For each entry in the listing, produce an exact copy.

# # # # #

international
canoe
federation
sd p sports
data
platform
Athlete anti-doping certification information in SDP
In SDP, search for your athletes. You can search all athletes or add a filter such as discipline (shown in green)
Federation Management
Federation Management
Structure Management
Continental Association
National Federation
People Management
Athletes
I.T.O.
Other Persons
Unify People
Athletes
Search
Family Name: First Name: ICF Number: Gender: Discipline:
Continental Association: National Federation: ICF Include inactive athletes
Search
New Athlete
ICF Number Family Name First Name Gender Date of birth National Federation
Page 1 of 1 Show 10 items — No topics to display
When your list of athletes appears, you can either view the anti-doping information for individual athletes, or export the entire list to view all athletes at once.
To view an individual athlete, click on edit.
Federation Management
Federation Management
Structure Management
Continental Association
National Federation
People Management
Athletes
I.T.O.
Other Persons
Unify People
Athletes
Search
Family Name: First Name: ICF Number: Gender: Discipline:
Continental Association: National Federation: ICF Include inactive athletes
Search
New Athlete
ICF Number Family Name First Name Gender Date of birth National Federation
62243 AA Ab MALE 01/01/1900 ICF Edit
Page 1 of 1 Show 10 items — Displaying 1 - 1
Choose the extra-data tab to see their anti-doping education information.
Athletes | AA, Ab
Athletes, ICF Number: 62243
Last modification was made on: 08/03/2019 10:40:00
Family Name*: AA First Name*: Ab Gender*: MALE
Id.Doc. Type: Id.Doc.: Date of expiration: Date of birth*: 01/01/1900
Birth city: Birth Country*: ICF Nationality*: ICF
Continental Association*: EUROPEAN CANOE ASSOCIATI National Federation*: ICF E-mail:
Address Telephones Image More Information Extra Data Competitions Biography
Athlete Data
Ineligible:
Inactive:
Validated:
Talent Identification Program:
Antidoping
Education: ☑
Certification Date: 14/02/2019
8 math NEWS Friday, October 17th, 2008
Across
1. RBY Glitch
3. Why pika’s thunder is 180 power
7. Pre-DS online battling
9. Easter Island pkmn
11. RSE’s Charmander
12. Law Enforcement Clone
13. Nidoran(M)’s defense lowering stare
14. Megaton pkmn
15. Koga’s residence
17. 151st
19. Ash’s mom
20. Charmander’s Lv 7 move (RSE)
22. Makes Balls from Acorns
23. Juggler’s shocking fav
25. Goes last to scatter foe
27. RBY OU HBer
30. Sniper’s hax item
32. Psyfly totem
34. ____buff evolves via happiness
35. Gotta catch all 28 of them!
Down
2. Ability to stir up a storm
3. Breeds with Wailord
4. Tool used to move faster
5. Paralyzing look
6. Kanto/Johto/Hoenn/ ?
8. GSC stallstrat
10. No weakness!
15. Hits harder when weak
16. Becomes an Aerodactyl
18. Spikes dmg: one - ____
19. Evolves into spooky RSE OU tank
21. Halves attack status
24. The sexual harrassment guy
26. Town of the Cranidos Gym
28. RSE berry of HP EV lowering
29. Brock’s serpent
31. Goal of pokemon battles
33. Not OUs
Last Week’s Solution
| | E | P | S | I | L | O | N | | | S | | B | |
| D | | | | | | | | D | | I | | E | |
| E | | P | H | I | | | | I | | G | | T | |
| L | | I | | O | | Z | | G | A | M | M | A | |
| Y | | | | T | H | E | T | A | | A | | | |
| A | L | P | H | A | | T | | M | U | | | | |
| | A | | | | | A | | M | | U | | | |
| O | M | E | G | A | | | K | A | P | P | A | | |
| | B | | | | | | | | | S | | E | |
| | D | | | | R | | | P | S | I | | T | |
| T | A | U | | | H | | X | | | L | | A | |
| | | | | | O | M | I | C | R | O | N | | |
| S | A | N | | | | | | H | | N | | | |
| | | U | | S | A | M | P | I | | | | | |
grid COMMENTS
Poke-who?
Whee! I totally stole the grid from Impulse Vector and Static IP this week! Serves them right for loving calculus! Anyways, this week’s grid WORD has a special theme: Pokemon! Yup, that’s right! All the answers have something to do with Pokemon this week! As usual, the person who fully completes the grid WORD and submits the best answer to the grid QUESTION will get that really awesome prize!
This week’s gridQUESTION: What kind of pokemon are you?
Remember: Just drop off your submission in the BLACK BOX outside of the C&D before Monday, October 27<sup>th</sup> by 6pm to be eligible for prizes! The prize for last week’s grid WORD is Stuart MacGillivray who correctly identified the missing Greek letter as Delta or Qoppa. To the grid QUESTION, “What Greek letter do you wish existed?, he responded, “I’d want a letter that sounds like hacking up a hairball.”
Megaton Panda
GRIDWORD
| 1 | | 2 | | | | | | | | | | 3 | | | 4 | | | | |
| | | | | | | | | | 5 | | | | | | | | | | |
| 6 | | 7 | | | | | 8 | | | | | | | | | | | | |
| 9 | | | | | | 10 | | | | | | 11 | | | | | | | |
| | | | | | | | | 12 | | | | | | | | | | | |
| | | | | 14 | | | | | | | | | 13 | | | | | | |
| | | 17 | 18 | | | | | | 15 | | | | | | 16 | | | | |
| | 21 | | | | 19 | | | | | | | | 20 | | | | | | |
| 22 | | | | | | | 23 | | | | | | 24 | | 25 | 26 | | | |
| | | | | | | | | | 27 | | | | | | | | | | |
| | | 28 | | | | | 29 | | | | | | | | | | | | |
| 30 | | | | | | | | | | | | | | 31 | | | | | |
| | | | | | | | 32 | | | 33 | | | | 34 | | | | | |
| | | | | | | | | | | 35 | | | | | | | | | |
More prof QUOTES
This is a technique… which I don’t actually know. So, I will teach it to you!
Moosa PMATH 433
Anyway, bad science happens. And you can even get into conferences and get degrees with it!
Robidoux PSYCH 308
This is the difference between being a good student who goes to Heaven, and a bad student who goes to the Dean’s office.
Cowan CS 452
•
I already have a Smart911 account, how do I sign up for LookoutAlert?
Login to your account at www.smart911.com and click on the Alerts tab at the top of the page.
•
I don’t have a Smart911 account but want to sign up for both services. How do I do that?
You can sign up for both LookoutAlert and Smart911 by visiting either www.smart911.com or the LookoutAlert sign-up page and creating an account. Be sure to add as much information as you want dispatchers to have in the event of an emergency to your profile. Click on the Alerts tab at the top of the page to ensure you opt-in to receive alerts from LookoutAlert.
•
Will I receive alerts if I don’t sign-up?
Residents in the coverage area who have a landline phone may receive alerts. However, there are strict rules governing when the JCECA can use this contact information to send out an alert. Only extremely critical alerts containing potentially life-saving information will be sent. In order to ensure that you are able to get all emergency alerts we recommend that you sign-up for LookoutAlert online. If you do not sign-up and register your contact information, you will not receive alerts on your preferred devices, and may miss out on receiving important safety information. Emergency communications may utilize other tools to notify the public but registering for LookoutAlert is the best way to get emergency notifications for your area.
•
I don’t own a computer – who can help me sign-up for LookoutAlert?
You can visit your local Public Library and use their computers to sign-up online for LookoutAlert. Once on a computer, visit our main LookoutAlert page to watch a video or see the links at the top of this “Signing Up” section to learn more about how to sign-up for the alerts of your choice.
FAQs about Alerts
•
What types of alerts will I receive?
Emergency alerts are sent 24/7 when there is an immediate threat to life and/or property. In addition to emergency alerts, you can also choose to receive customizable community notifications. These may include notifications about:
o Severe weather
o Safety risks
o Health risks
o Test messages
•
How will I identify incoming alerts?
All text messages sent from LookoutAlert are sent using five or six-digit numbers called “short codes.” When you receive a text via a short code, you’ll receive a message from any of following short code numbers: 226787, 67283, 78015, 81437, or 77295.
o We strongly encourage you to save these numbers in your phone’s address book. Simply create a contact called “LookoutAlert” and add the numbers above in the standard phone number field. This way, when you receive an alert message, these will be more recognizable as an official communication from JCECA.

# # # # #

[Output for this exercise]
international
canoe
federation
sd p sports
data
platform
Athlete anti-doping certification information in SDP
In SDP, search for your athletes. You can search all athletes or add a filter such as discipline (shown in green)
Federation Management
Federation Management
Structure Management
Continental Association
National Federation
People Management
Athletes
I.T.O.
Other Persons
Unify People
Athletes
Search
Family Name: First Name: ICF Number: Gender: Discipline:
Continental Association: National Federation: ICF Include inactive athletes
Search
New Athlete
ICF Number Family Name First Name Gender Date of birth National Federation
Page 1 of 1 Show 10 items — No topics to display
When your list of athletes appears, you can either view the anti-doping information for individual athletes, or export the entire list to view all athletes at once.
To view an individual athlete, click on edit.
Federation Management
Federation Management
Structure Management
Continental Association
National Federation
People Management
Athletes
I.T.O.
Other Persons
Unify People
Athletes
Search
Family Name: First Name: ICF Number: Gender: Discipline:
Continental Association: National Federation: ICF Include inactive athletes
Search
New Athlete
ICF Number Family Name First Name Gender Date of birth National Federation
62243 AA Ab MALE 01/01/1900 ICF Edit
Page 1 of 1 Show 10 items — Displaying 1 - 1
Choose the extra-data tab to see their anti-doping education information.
Athletes | AA, Ab
Athletes, ICF Number: 62243
Last modification was made on: 08/03/2019 10:40:00
Family Name*: AA First Name*: Ab Gender*: MALE
Id.Doc. Type: Id.Doc.: Date of expiration: Date of birth*: 01/01/1900
Birth city: Birth Country*: ICF Nationality*: ICF
Continental Association*: EUROPEAN CANOE ASSOCIATI National Federation*: ICF E-mail:
Address Telephones Image More Information Extra Data Competitions Biography
Athlete Data
Ineligible:
Inactive:
Validated:
Talent Identification Program:
Antidoping
Education: ☑
Certification Date: 14/02/2019
8 math NEWS Friday, October 17th, 2008
Across
1. RBY Glitch
3. Why pika’s thunder is 180 power
7. Pre-DS online battling
9. Easter Island pkmn
11. RSE’s Charmander
12. Law Enforcement Clone
13. Nidoran(M)’s defense lowering stare
14. Megaton pkmn
15. Koga’s residence
17. 151st
19. Ash’s mom
20. Charmander’s Lv 7 move (RSE)
22. Makes Balls from Acorns
23. Juggler’s shocking fav
25. Goes last to scatter foe
27. RBY OU HBer
30. Sniper’s hax item
32. Psyfly totem
34. ____buff evolves via happiness
35. Gotta catch all 28 of them!
Down
2. Ability to stir up a storm
3. Breeds with Wailord
4. Tool used to move faster
5. Paralyzing look
6. Kanto/Johto/Hoenn/ ?
8. GSC stallstrat
10. No weakness!
15. Hits harder when weak
16. Becomes an Aerodactyl
18. Spikes dmg: one - ____
19. Evolves into spooky RSE OU tank
21. Halves attack status
24. The sexual harrassment guy
26. Town of the Cranidos Gym
28. RSE berry of HP EV lowering
29. Brock’s serpent
31. Goal of pokemon battles
33. Not OUs
Last Week’s Solution
| | E | P | S | I | L | O | N | | | S | | B | |
| D | | | | | | | | D | | I | | E | |
| E | | P | H | I | | | | I | | G | | T | |
| L | | I | | O | | Z | | G | A | M | M | A | |
| Y | | | | T | H | E | T | A | | A | | | |
| A | L | P | H | A | | T | | M | U | | | | |
| | A | | | | | A | | M | | U | | | |
| O | M | E | G | A | | | K | A | P | P | A | | |
| | B | | | | | | | | | S | | E | |
| | D | | | | R | | | P | S | I | | T | |
| T | A | U | | | H | | X | | | L | | A | |
| | | | | | O | M | I | C | R | O | N | | |
| S | A | N | | | | | | H | | N | | | |
| | | U | | S | A | M | P | I | | | | | |
grid COMMENTS
Poke-who?
Whee! I totally stole the grid from Impulse Vector and Static IP this week! Serves them right for loving calculus! Anyways, this week’s grid WORD has a special theme: Pokemon! Yup, that’s right! All the answers have something to do with Pokemon this week! As usual, the person who fully completes the grid WORD and submits the best answer to the grid QUESTION will get that really awesome prize!
This week’s gridQUESTION: What kind of pokemon are you?
Remember: Just drop off your submission in the BLACK BOX outside of the C&D before Monday, October 27<sup>th</sup> by 6pm to be eligible for prizes! The prize for last week’s grid WORD is Stuart MacGillivray who correctly identified the missing Greek letter as Delta or Qoppa. To the grid QUESTION, “What Greek letter do you wish existed?, he responded, “I’d want a letter that sounds like hacking up a hairball.”
Megaton Panda
GRIDWORD
| 1 | | 2 | | | | | | | | | | 3 | | | 4 | | | | |
| | | | | | | | | | 5 | | | | | | | | | | |
| 6 | | 7 | | | | | 8 | | | | | | | | | | | | |
| 9 | | | | | | 10 | | | | | | 11 | | | | | | | |
| | | | | | | | | 12 | | | | | | | | | | | |
| | | | | 14 | | | | | | | | | 13 | | | | | | |
| | | 17 | 18 | | | | | | 15 | | | | | | 16 | | | | |
| | 21 | | | | 19 | | | | | | | | 20 | | | | | | |
| 22 | | | | | | | 23 | | | | | | 24 | | 25 | 26 | | | |
| | | | | | | | | | 27 | | | | | | | | | | |
| | | 28 | | | | | 29 | | | | | | | | | | | | |
| 30 | | | | | | | | | | | | | | 31 | | | | | |
| | | | | | | | 32 | | | 33 | | | | 34 | | | | | |
| | | | | | | | | | | 35 | | | | | | | | | |
More prof QUOTES
This is a technique… which I don’t actually know. So, I will teach it to you!
Moosa PMATH 433
Anyway, bad science happens. And you can even get into conferences and get degrees with it!
Robidoux PSYCH 308
This is the difference between being a good student who goes to Heaven, and a bad student who goes to the Dean’s office.
Cowan CS 452
•
I already have a Smart911 account, how do I sign up for LookoutAlert?
Login to your account at www.smart911.com and click on the Alerts tab at the top of the page.
•
I don’t have a Smart911 account but want to sign up for both services. How do I do that?
You can sign up for both LookoutAlert and Smart911 by visiting either www.smart911.com or the LookoutAlert sign-up page and creating an account. Be sure to add as much information as you want dispatchers to have in the event of an emergency to your profile. Click on the Alerts tab at the top of the page to ensure you opt-in to receive alerts from LookoutAlert.
•
Will I receive alerts if I don’t sign-up?
Residents in the coverage area who have a landline phone may receive alerts. However, there are strict rules governing when the JCECA can use this contact information to send out an alert. Only extremely critical alerts containing potentially life-saving information will be sent. In order to ensure that you are able to get all emergency alerts we recommend that you sign-up for LookoutAlert online. If you do not sign-up and register your contact information, you will not receive alerts on your preferred devices, and may miss out on receiving important safety information. Emergency communications may utilize other tools to notify the public but registering for LookoutAlert is the best way to get emergency notifications for your area.
•
I don’t own a computer – who can help me sign-up for LookoutAlert?
You can visit your local Public Library and use their computers to sign-up online for LookoutAlert. Once on a computer, visit our main LookoutAlert page to watch a video or see the links at the top of this “Signing Up” section to learn more about how to sign-up for the alerts of your choice.
FAQs about Alerts
•
What types of alerts will I receive?
Emergency alerts are sent 24/7 when there is an immediate threat to life and/or property. In addition to emergency alerts, you can also choose to receive customizable community notifications. These may include notifications about:
o Severe weather
o Safety risks
o Health risks
o Test messages
•
How will I identify incoming alerts?
All text messages sent from LookoutAlert are sent using five or six-digit numbers called “short codes.” When you receive a text via a short code, you’ll receive a message from any of following short code numbers: 226787, 67283, 78015, 81437, or 77295.
o We strongly encourage you to save these numbers in your phone’s address book. Simply create a contact called “LookoutAlert” and add the numbers above in the standard phone number field. This way, when you receive an alert message, these will be more recognizable as an official communication from JCECA.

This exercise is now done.